“Every woman can be beautiful” or Estée Lauder

Estée Lauder was born in 1906 as Josephine Esther Mentzer of New York in a Jewish family of immigrants from what was then Austria-Hungary – her mother was Rose, born Schotz (and Rosenthal in the meantime) from Hungary and father Max Mentzer from Czechoslovakia.

At the age of 18, she started working in her uncle’s shop, chemist Dr. Schotz, where she sold cosmetics made by him.

In 1930 she married Joseph Lauter, with whom (except for a 3-year break in 1939-1942) she remained until his death in 1982. They had two sons, Leonard and Ronald. As the company grew her husband took care of production while Estée was involved in sales. Leonard took over the company in the 1970s and the younger Ronald is a well-known philanthropist and (among other things) the owner of czech television channel TV Nova. In 1992, the company was taken over by granddaughter Aerin.

In 1935 Ester founded her own company under the name Estée Lauder, the name being derived from the diminutive of its middle name Ester and, for greater attractiveness, the modified the surname Lauter.

The company started to produce its own creams in a small home laboratory, in 1947 it was launched on the market with four of its own products and gained great success mainly by being the first to test the products in advance and with its slogan “Every woman can be beautiful”.

The first perfume was released in 1953 – Youth Dew, which was a great success and became a huge hit, especially in the form of perfume bath oil – the first year it sold an incredible 50,000 pieces and by 1984 150 million pieces!

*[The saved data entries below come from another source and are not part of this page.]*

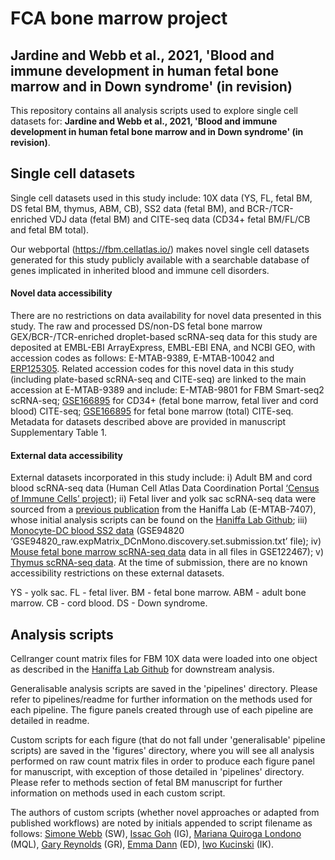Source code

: # FCA bone marrow project
## Jardine and Webb et al., 2021, 'Blood and immune development in human fetal bone marrow and in Down syndrome' (in revision)

This repository contains all analysis scripts used to explore single cell datasets for: **Jardine and Webb et al., 2021, 'Blood and immune development in human fetal bone marrow and in Down syndrome' (in revision)**.

## Single cell datasets 

Single cell datasets used in this study include: 10X data (YS, FL, fetal BM, DS fetal BM, thymus, ABM, CB), SS2 data (fetal BM), and BCR-/TCR-enriched VDJ data (fetal BM) and CITE-seq data (CD34+ fetal BM/FL/CB and fetal BM total). 

Our webportal (https://fbm.cellatlas.io/) makes novel single cell datasets generated for this study publicly available with a searchable database of genes implicated in inherited blood and immune cell disorders.

#### Novel data accessibility
There are no restrictions on data availability for novel data presented in this study. The raw and processed DS/non-DS fetal bone marrow GEX/BCR-/TCR-enriched droplet-based scRNA-seq data for this study are deposited at EMBL-EBI ArrayExpress, EMBL-EBI ENA, and NCBI GEO, with accession codes as follows: E-MTAB-9389, E-MTAB-10042 and [ERP125305](https://www.ebi.ac.uk/ena/browser/view/PRJEB41514). Related accession codes for this novel data in this study (including plate-based scRNA-seq and CITE-seq) are linked to the main accession at E-MTAB-9389 and include: E-MTAB-9801 for FBM Smart-seq2 scRNA-seq; [GSE166895](https://www.ncbi.nlm.nih.gov/geo/query/acc.cgi?acc=GSE166895) for CD34+ (fetal bone marrow, fetal liver and cord blood) CITE-seq; [GSE166895](https://www.ncbi.nlm.nih.gov/geo/query/acc.cgi?acc=GSE166895) for fetal bone marrow (total) CITE-seq. Metadata for datasets described above are provided in manuscript Supplementary Table 1.

#### External data accessibility
External datasets incorporated in this study include: i)  Adult BM and cord blood scRNA-seq data (Human Cell Atlas Data Coordination Portal [‘Census of Immune Cells’ project](https://data.humancellatlas.org/explore/projects/cc95ff89-2e68-4a08-a234-480eca21ce79)); ii) Fetal liver and yolk sac scRNA-seq data were sourced from a [previous publication](https://doi.org/10.1038/s41586-019-1652-y) from the Haniffa Lab (E-MTAB-7407), whose initial analysis scripts can be found on the [Haniffa Lab Github](https://github.com/haniffalab/FCA_liver); iii) [Monocyte-DC blood SS2 data](https://science.sciencemag.org/content/356/6335/eaah4573) (GSE94820 ‘GSE94820_raw.expMatrix_DCnMono.discovery.set.submission.txt’ file); iv) [Mouse fetal bone marrow scRNA-seq data](https://doi.org/10.1038/s41556-019-0439-6) data in all files in GSE122467); v) [Thymus scRNA-seq data](https://science.sciencemag.org/content/367/6480/eaay3224/tab-article-info). At the time of submission, there are no known accessibility restrictions on these external datasets. 

YS - yolk sac. FL - fetal liver. BM - fetal bone marrow. ABM - adult bone marrow. CB - cord blood. DS - Down syndrome.

## Analysis scripts

Cellranger count matrix files for FBM 10X data were loaded into one object as described in the [Haniffa Lab Github](https://github.com/haniffalab/FCA_liver) for downstream analysis. 

Generalisable analysis scripts are saved in the 'pipelines' directory. Please refer to pipelines/readme for further information on the methods used for each pipeline. The figure panels created through use of each pipeline are detailed in readme.

Custom scripts for each figure (that do not fall under 'generalisable' pipeline scripts) are saved in the 'figures' directory, where you will see all analysis performed on raw count matrix files in order to produce each figure panel for manuscript, with exception of those detailed in 'pipelines' directory. Please refer to methods section of fetal BM manuscript for further information on methods used in each custom script. 

The authors of custom scripts (whether novel approaches or adapted from published workflows) are noted by initials appended to script filename as follows: [Simone Webb](https://github.com/simonewebb) (SW), [Issac Goh](https://github.com/Issacgoh) (IG), [Mariana Quiroga Londono](https://github.com/marianaql) (MQL), [Gary Reynolds](https://github.com/greynolds81) (GR), [Emma Dann](https://github.com/emdann) (ED), [Iwo Kucinski](https://github.com/Iwo-K) (IK).
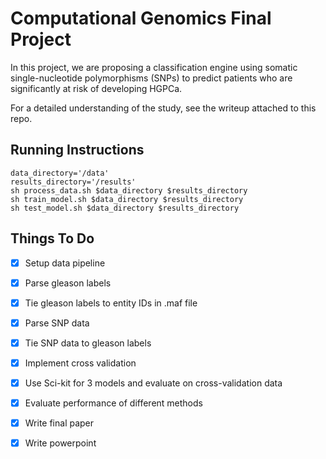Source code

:# Computational Genomics Final Project #

In this project, we are proposing a classification engine using somatic single-nucleotide polymorphisms (SNPs) to predict patients who are significantly at risk of developing HGPCa. 

For a detailed understanding of the study, see the writeup attached to this repo.

## Running Instructions ##
```
data_directory='/data'
results_directory='/results'
sh process_data.sh $data_directory $results_directory
sh train_model.sh $data_directory $results_directory
sh test_model.sh $data_directory $results_directory
```
## Things To Do ##
- [X] Setup data pipeline
- [X] Parse gleason labels
- [X] Tie gleason labels to entity IDs in .maf file
- [X] Parse SNP data
- [X] Tie SNP data to gleason labels
- [X] Implement cross validation
- [X] Use Sci-kit for 3 models and evaluate on cross-validation data
- [X] Evaluate performance of different methods 
- [X] Write final paper
- [X] Write powerpoint

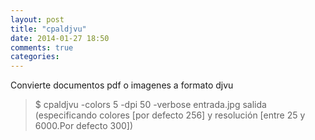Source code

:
 ```yaml
---
layout: post
title: "cpaldjvu"
date: 2014-01-27 18:50
comments: true
categories: 
---
```

Convierte documentos pdf o imagenes a formato djvu

>$ cpaldjvu -colors 5 -dpi 50 -verbose entrada.jpg salida (especificando colores [por defecto 256] y resolución [entre 25 y 6000.Por defecto 300])

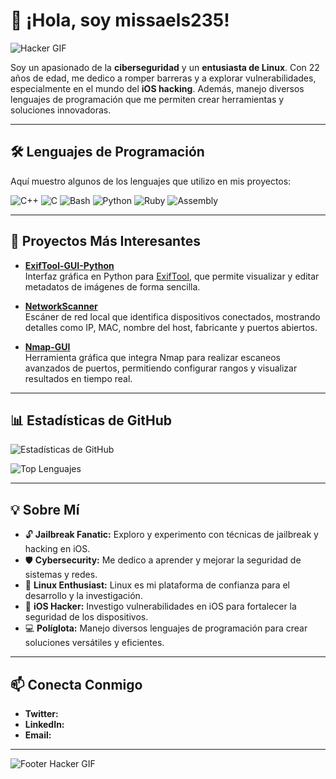 # 👋 ¡Hola, soy missaels235!

![Hacker GIF](https://media.giphy.com/media/26BRuo6sLetdllPAQ/giphy.gif)

Soy un apasionado de la **ciberseguridad** y un **entusiasta de Linux**. Con 22 años de edad, me dedico a romper barreras y a explorar vulnerabilidades, especialmente en el mundo del **iOS hacking**. Además, manejo diversos lenguajes de programación que me permiten crear herramientas y soluciones innovadoras.

---

## 🛠️ Lenguajes de Programación

Aquí muestro algunos de los lenguajes que utilizo en mis proyectos:

![C++](https://img.shields.io/badge/C++-00599C?style=for-the-badge&logo=c%2B%2B&logoColor=white)
![C](https://img.shields.io/badge/C-555555?style=for-the-badge&logo=c&logoColor=white)
![Bash](https://img.shields.io/badge/Bash-4EAA25?style=for-the-badge&logo=gnu-bash&logoColor=white)
![Python](https://img.shields.io/badge/Python-3776AB?style=for-the-badge&logo=python&logoColor=white)
![Ruby](https://img.shields.io/badge/Ruby-CC342D?style=for-the-badge&logo=ruby&logoColor=white)
![Assembly](https://img.shields.io/badge/Assembly-000000?style=for-the-badge&logo=assembly&logoColor=white)

---

## 🚀 Proyectos Más Interesantes

- **[ExifTool-GUI-Python](https://github.com/missaels235/exiftool-GUI-Python)**  
  Interfaz gráfica en Python para [ExifTool](https://exiftool.org/), que permite visualizar y editar metadatos de imágenes de forma sencilla.

- **[NetworkScanner](https://github.com/missaels235/NetworkScanner-)**  
  Escáner de red local que identifica dispositivos conectados, mostrando detalles como IP, MAC, nombre del host, fabricante y puertos abiertos.

- **[Nmap-GUI](https://github.com/missaels235/Nmap-gui)**  
  Herramienta gráfica que integra Nmap para realizar escaneos avanzados de puertos, permitiendo configurar rangos y visualizar resultados en tiempo real.

---

## 📊 Estadísticas de GitHub

![Estadísticas de GitHub](https://github-readme-stats.vercel.app/api?username=missaels235&theme=dark&hide_border=true)
  
![Top Lenguajes](https://github-readme-stats.vercel.app/api/top-langs/?username=missaels235&layout=compact&theme=dark)

---

## 💡 Sobre Mí

- 🔓 **Jailbreak Fanatic:** Exploro y experimento con técnicas de jailbreak y hacking en iOS.
- 🛡️ **Cybersecurity:** Me dedico a aprender y mejorar la seguridad de sistemas y redes.
- 🐧 **Linux Enthusiast:** Linux es mi plataforma de confianza para el desarrollo y la investigación.
- 📱 **iOS Hacker:** Investigo vulnerabilidades en iOS para fortalecer la seguridad de los dispositivos.
- 💻 **Políglota:** Manejo diversos lenguajes de programación para crear soluciones versátiles y eficientes.

---

## 📫 Conecta Conmigo

- **Twitter:** 
- **LinkedIn:** 
- **Email:**

---

![Footer Hacker GIF](https://media.giphy.com/media/3o7TKzSOu7d2vC99m4/giphy.gif)

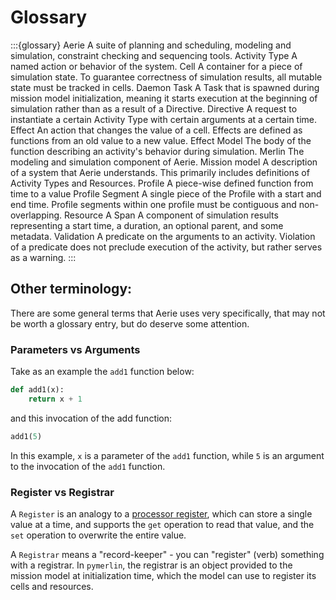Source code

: # Glossary

[//]: # (Entries should be sorted alphabetically, cross-reference other entries, and end in periods.)

:::{glossary}
Aerie
  A suite of planning and scheduling, modeling and simulation, constraint checking and sequencing tools.
Activity Type
  A named action or behavior of the system.
Cell
  A container for a piece of simulation state. To guarantee correctness of simulation results, all mutable state must be
  tracked in cells.
Daemon Task
  A Task that is spawned during mission model initialization, meaning it starts execution at the beginning of simulation
  rather than as a result of a Directive.
Directive
  A request to instantiate a certain Activity Type with certain arguments at a certain time.
Effect
  An action that changes the value of a cell. Effects are defined as functions from an old value to a new value.
Effect Model
  The body of the function describing an activity's behavior during simulation.
Merlin
  The modeling and simulation component of Aerie.
Mission model
  A description of a system that Aerie understands. This primarily includes definitions of Activity Types and Resources.
Profile
  A piece-wise defined function from time to a value
Profile Segment
  A single piece of the Profile with a start and end time. Profile segments within one profile must be contiguous and
  non-overlapping.
Resource
  A 
Span
  A component of simulation results representing a start time, a duration, an optional parent, and some metadata.
Validation
  A predicate on the arguments to an activity. Violation of a predicate does not preclude execution of the activity, but
  rather serves as a warning.
:::

## Other terminology:
There are some general terms that Aerie uses very specifically, that may not be worth a glossary entry, but do deserve
some attention.

### Parameters vs Arguments
Take as an example the `add1` function below:
```python
def add1(x):
    return x + 1
```
and this invocation of the add function:
```python
add1(5)
```
In this example, `x` is a parameter of the `add1` function, while `5` is an argument to the invocation of the `add1` 
function.

### Register vs Registrar
A `Register` is an analogy to a [processor register](https://en.wikipedia.org/wiki/Processor_register), which can store
a single value at a time, and supports the `get` operation to read that value, and the `set` operation to overwrite the
entire value.

A `Registrar` means a "record-keeper" - you can "register" (verb) something with a registrar. In `pymerlin`, the
registrar is an object provided to the mission model at initialization time, which the model can use to register
its cells and resources.

[//]: # (You can use {term}`MyST` to create glossaries.)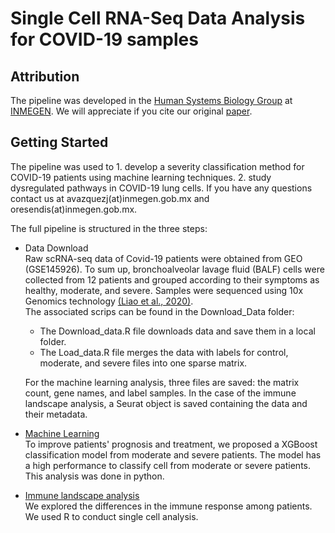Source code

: # Single Cell RNA-Seq Data Analysis for COVID-19 samples

## Attribution
The pipeline was developed in the [Human Systems Biology Group](https://resendislab.github.io/) at [INMEGEN](https://www.inmegen.gob.mx/). We will appreciate if you cite our original [paper](https://www.frontiersin.org/articles/10.3389/fimmu.2021.705646/full).

## Getting Started
The pipeline was used to 1. develop a severity classification method for COVID-19 patients using machine learning techniques. 2. study dysregulated pathways in COVID-19 lung cells. If you have any questions contact us at avazquezj(at)inmegen.gob.mx and oresendis(at)inmegen.gob.mx.

The full pipeline is structured in the three steps:

* Data Download\
Raw scRNA-seq data of Covid-19 patients were obtained from GEO (GSE145926). To sum up, bronchoalveolar lavage fluid (BALF) cells were collected from 12 patients and grouped according to their symptoms as healthy, moderate, and severe. Samples were sequenced using 10x Genomics technology [(Liao et al., 2020)](https://www.nature.com/articles/s41591-020-0901-9).\
The associated scrips can be found in the Download_Data folder:
    - The Download_data.R file downloads data and save them in a local folder.    
    - The Load_data.R file merges the data with labels for control, moderate, and severe files into one sparse matrix.
    
    For the machine learning analysis, three files are saved: the matrix count, gene names, and label samples. In the case of the immune landscape analysis, a Seurat object is saved containing the data and their metadata.

* [Machine Learning](Machine_Learning/)\
To improve patients' prognosis and treatment, we proposed a XGBoost classification model from moderate and severe patients. The model has a high performance to classify cell from moderate or severe patients. This analysis was done in python.


* [Immune landscape analysis](Immune_Landscape/README.md)\
We explored the differences in the immune response among patients. We used R to conduct single cell analysis.
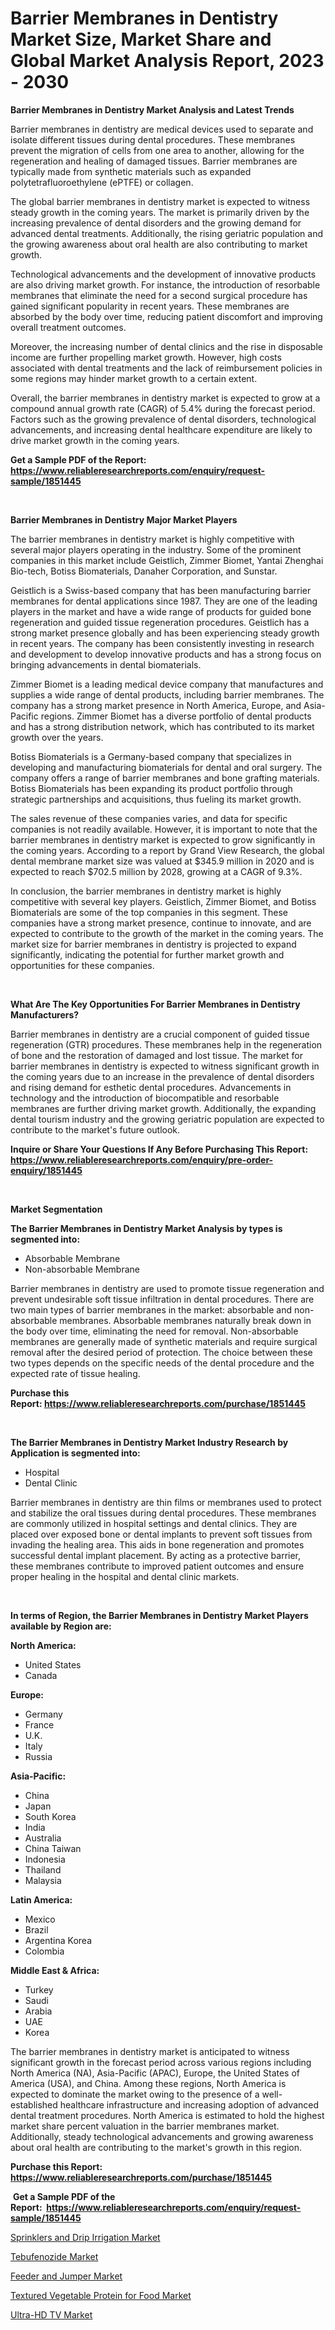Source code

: <p><h1>Barrier Membranes in Dentistry Market Size, Market Share and Global Market Analysis Report, 2023 - 2030</h1></p><p><strong>Barrier Membranes in Dentistry Market Analysis and Latest Trends</strong></p>
<p><p>Barrier membranes in dentistry are medical devices used to separate and isolate different tissues during dental procedures. These membranes prevent the migration of cells from one area to another, allowing for the regeneration and healing of damaged tissues. Barrier membranes are typically made from synthetic materials such as expanded polytetrafluoroethylene (ePTFE) or collagen.</p><p>The global barrier membranes in dentistry market is expected to witness steady growth in the coming years. The market is primarily driven by the increasing prevalence of dental disorders and the growing demand for advanced dental treatments. Additionally, the rising geriatric population and the growing awareness about oral health are also contributing to market growth.</p><p>Technological advancements and the development of innovative products are also driving market growth. For instance, the introduction of resorbable membranes that eliminate the need for a second surgical procedure has gained significant popularity in recent years. These membranes are absorbed by the body over time, reducing patient discomfort and improving overall treatment outcomes.</p><p>Moreover, the increasing number of dental clinics and the rise in disposable income are further propelling market growth. However, high costs associated with dental treatments and the lack of reimbursement policies in some regions may hinder market growth to a certain extent.</p><p>Overall, the barrier membranes in dentistry market is expected to grow at a compound annual growth rate (CAGR) of 5.4% during the forecast period. Factors such as the growing prevalence of dental disorders, technological advancements, and increasing dental healthcare expenditure are likely to drive market growth in the coming years.</p></p>
<p><strong>Get a Sample PDF of the Report:&nbsp; <a href="https://www.reliableresearchreports.com/enquiry/request-sample/1851445">https://www.reliableresearchreports.com/enquiry/request-sample/1851445</a></strong></p>
<p>&nbsp;</p>
<p><strong>Barrier Membranes in Dentistry Major Market Players</strong></p>
<p><p>The barrier membranes in dentistry market is highly competitive with several major players operating in the industry. Some of the prominent companies in this market include Geistlich, Zimmer Biomet, Yantai Zhenghai Bio-tech, Botiss Biomaterials, Danaher Corporation, and Sunstar.</p><p>Geistlich is a Swiss-based company that has been manufacturing barrier membranes for dental applications since 1987. They are one of the leading players in the market and have a wide range of products for guided bone regeneration and guided tissue regeneration procedures. Geistlich has a strong market presence globally and has been experiencing steady growth in recent years. The company has been consistently investing in research and development to develop innovative products and has a strong focus on bringing advancements in dental biomaterials.</p><p>Zimmer Biomet is a leading medical device company that manufactures and supplies a wide range of dental products, including barrier membranes. The company has a strong market presence in North America, Europe, and Asia-Pacific regions. Zimmer Biomet has a diverse portfolio of dental products and has a strong distribution network, which has contributed to its market growth over the years.</p><p>Botiss Biomaterials is a Germany-based company that specializes in developing and manufacturing biomaterials for dental and oral surgery. The company offers a range of barrier membranes and bone grafting materials. Botiss Biomaterials has been expanding its product portfolio through strategic partnerships and acquisitions, thus fueling its market growth.</p><p>The sales revenue of these companies varies, and data for specific companies is not readily available. However, it is important to note that the barrier membranes in dentistry market is expected to grow significantly in the coming years. According to a report by Grand View Research, the global dental membrane market size was valued at $345.9 million in 2020 and is expected to reach $702.5 million by 2028, growing at a CAGR of 9.3%.</p><p>In conclusion, the barrier membranes in dentistry market is highly competitive with several key players. Geistlich, Zimmer Biomet, and Botiss Biomaterials are some of the top companies in this segment. These companies have a strong market presence, continue to innovate, and are expected to contribute to the growth of the market in the coming years. The market size for barrier membranes in dentistry is projected to expand significantly, indicating the potential for further market growth and opportunities for these companies.</p></p>
<p>&nbsp;</p>
<p><strong>What Are The Key Opportunities For Barrier Membranes in Dentistry Manufacturers?</strong></p>
<p><p>Barrier membranes in dentistry are a crucial component of guided tissue regeneration (GTR) procedures. These membranes help in the regeneration of bone and the restoration of damaged and lost tissue. The market for barrier membranes in dentistry is expected to witness significant growth in the coming years due to an increase in the prevalence of dental disorders and rising demand for esthetic dental procedures. Advancements in technology and the introduction of biocompatible and resorbable membranes are further driving market growth. Additionally, the expanding dental tourism industry and the growing geriatric population are expected to contribute to the market's future outlook.</p></p>
<p><strong>Inquire or Share Your Questions If Any Before Purchasing This Report: <a href="https://www.reliableresearchreports.com/enquiry/pre-order-enquiry/1851445">https://www.reliableresearchreports.com/enquiry/pre-order-enquiry/1851445</a></strong></p>
<p>&nbsp;</p>
<p><strong>Market Segmentation</strong></p>
<p><strong>The Barrier Membranes in Dentistry Market Analysis by types is segmented into:</strong></p>
<p><ul><li>Absorbable Membrane</li><li>Non-absorbable Membrane</li></ul></p>
<p><p>Barrier membranes in dentistry are used to promote tissue regeneration and prevent undesirable soft tissue infiltration in dental procedures. There are two main types of barrier membranes in the market: absorbable and non-absorbable membranes. Absorbable membranes naturally break down in the body over time, eliminating the need for removal. Non-absorbable membranes are generally made of synthetic materials and require surgical removal after the desired period of protection. The choice between these two types depends on the specific needs of the dental procedure and the expected rate of tissue healing.</p></p>
<p><strong>Purchase this Report:&nbsp;<a href="https://www.reliableresearchreports.com/purchase/1851445">https://www.reliableresearchreports.com/purchase/1851445</a></strong></p>
<p>&nbsp;</p>
<p><strong>The Barrier Membranes in Dentistry Market Industry Research by Application is segmented into:</strong></p>
<p><ul><li>Hospital</li><li>Dental Clinic</li></ul></p>
<p><p>Barrier membranes in dentistry are thin films or membranes used to protect and stabilize the oral tissues during dental procedures. These membranes are commonly utilized in hospital settings and dental clinics. They are placed over exposed bone or dental implants to prevent soft tissues from invading the healing area. This aids in bone regeneration and promotes successful dental implant placement. By acting as a protective barrier, these membranes contribute to improved patient outcomes and ensure proper healing in the hospital and dental clinic markets.</p></p>
<p>&nbsp;</p>
<p><strong>In terms of Region, the Barrier Membranes in Dentistry Market Players available by Region are:</strong></p>
<p>
    <p> <strong> North America: </strong>
        <ul>
            <li>United States</li>
            <li>Canada</li>
        </ul>
        </p> 
    <p> <strong> Europe: </strong>
        <ul>
            <li>Germany</li>
            <li>France</li>
            <li>U.K.</li>
            <li>Italy</li>
            <li>Russia</li>
        </ul>
        </p> 
    <p> <strong> Asia-Pacific: </strong>
        <ul>
            <li>China</li>
            <li>Japan</li>
            <li>South Korea</li>
            <li>India</li>
            <li>Australia</li>
            <li>China Taiwan</li>
            <li>Indonesia</li>
            <li>Thailand</li>
            <li>Malaysia</li>
        </ul>
        </p> 
    <p> <strong> Latin America: </strong>
        <ul>
            <li>Mexico</li>
            <li>Brazil</li>
            <li>Argentina Korea</li>
            <li>Colombia</li>
        </ul>
        </p> 
    <p> <strong> Middle East & Africa: </strong>
        <ul>
            <li>Turkey</li>
            <li>Saudi</li>
            <li>Arabia</li>
            <li>UAE</li>
            <li>Korea</li>
        </ul>
    </p>
    </p>
<p><p>The barrier membranes in dentistry market is anticipated to witness significant growth in the forecast period across various regions including North America (NA), Asia-Pacific (APAC), Europe, the United States of America (USA), and China. Among these regions, North America is expected to dominate the market owing to the presence of a well-established healthcare infrastructure and increasing adoption of advanced dental treatment procedures. North America is estimated to hold the highest market share percent valuation in the barrier membranes market. Additionally, steady technological advancements and growing awareness about oral health are contributing to the market's growth in this region.</p></p>
<p><strong>Purchase this Report: <a href="https://www.reliableresearchreports.com/purchase/1851445">https://www.reliableresearchreports.com/purchase/1851445</a></strong></p>
<p>&nbsp;<strong>Get a Sample PDF of the Report:&nbsp;&nbsp;<a href="https://www.reliableresearchreports.com/enquiry/request-sample/1851445">https://www.reliableresearchreports.com/enquiry/request-sample/1851445</a></strong></p>
<p><strong></strong></p>
<p><p><a href="https://medium.com/@candaceking17/sprinklers-and-drip-irrigation-market-size-reveals-the-best-marketing-channels-in-global-industry-72e4a6df1273">Sprinklers and Drip Irrigation Market</a></p><p><a href="https://www.linkedin.com/pulse/tebufenozide-market-size-share-amp-trends-analysis-report-application-lmzdc/">Tebufenozide Market</a></p><p><a href="https://www.linkedin.com/pulse/feeder-jumper-market-challenges-opportunities-growth-drivers/">Feeder and Jumper Market</a></p><p><a href="https://www.linkedin.com/pulse/decoding-textured-vegetable-protein-food-market-deep/">Textured Vegetable Protein for Food Market</a></p><p><a href="https://medium.com/@tiannathiel2023/ultra-hd-tv-market-research-report-its-history-and-forecast-2023-to-2030-65d57807ccf7">Ultra-HD TV Market</a></p></p>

The philosophy of the product was that instead of “dabbing” behind ears of an expensive perfume for special occasions, a woman can enjoy the scent whenever she wants. At the same time, for the first time in advertising for cosmetics, they used a photo of a naked woman, which caused a small revolution:

In 1964 she introduced the new Aramis brand – dedicated exclusively to men’s skin care and perfumes.

In her office, she always had her favorite blend of essential oils, which she used by “dabbing” and occasionally gifting to one of her prominent friends. In 1973, she decided to start selling this bland under the Private Collection name.

Over time, other scents were added such as Aliage, Estée, Cinnabar, White Linen, Beautiful, Pleasures, Beyond Paradise, Sensuous …

The American Society of Perfumers awarded her its first prize in the Living Legend category in 1994.

During her life she built a huge empire, which includes many brands, from perfumes let’s mention brands like Tom Ford, Jo Malone, most recently Frederick Malle.

She died at the age of 97 of a heart attack in Manhattan, NY.